┌─ TEXT SHOWN

Ipoh Tree

Ipoh Tree

Scientific name: Antiaris toxicaria
Family name: Moraceae

Ipoh trees in Taman Tugu
The Ipoh tree is an indigenous rainforest tree that are amongst the 4,100 trees added to the Taman Tugu site, selected in collaboration with Forest Research Institute of Malaysia (“FRIM”) and Malaysian Nature Society (“MNS”).

Physical features:
Antiaris toxicaria is a deciduous to evergreen, small to large tree with a crown of short and spreading branches. It usually grows up to 45-60m. The bole can reach to 150cm in diameter and is usually buttressed. It is a known hazard as the latex obtained from the bark contains varying amounts of cardiac glycosides and can be very poisonous. Its leaves are variable, usually oval 5-16 x 4-11cm with the upper half often widest to a blunt or pointed tip and the base unequal and rounded. Its leaves are also rough, papery with stiff hairs above but softer below. Its male flowers are short-stalked, discoid head with each flower with 2-7 tepals and 2-4 stamens, growing just below leaves. Its female flowers appears in disc or kidney-shaped measured around 3cm across. Its fruits are around 1.5cm long, bright red, ellipsoid, dull and furry with a swollen receptacle which contains just one seed.

└─
┌─ RECORDS SHOWN

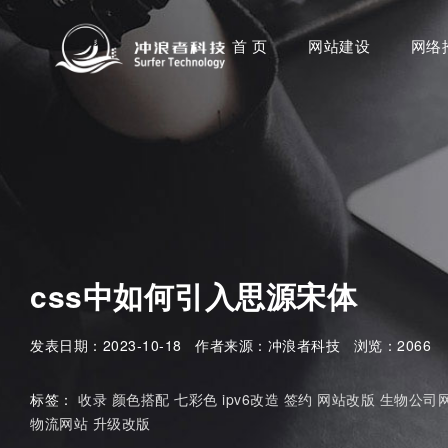
首 页
网站建设
网络
css中如何引入思源宋体
发表日期：2023-10-18 作者来源：冲浪者科技 浏览：2066
标签：
收录
颜色搭配
七彩色
ipv6改造
签约
网站改版
生物公司
物流网站
升级改版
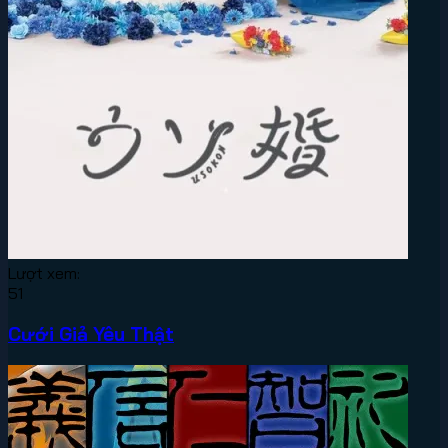
Lượt xem:
51
Cưới Giả Yêu Thật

└─

YOUR TASK
Write the next part of the text about the Ipoh tree, picking up after its last sentence. The rows have nothing to do with this.

EXERCISE RESPONSE
The wood produced from this tree is commonly used domestically for light construction and canoes, interior joinery, panelling, moulding, shuttering, and furniture. A latex obtained from the bark is often used in traditional medicine.  In Africa, the latex is applied to cuts, wounds and to treat skin problems such as eczema and leprosy and is taken internally as a purgative. This tree has excellent prospects for use as a pioneer species and it is sometimes planted as a roadside tree as it casts a dense shade.

This tree is usually found in riverine and evergreen forest in Africa at elevation of 1000-1800m and rainforests below 1500m in southern China towards Malaysia.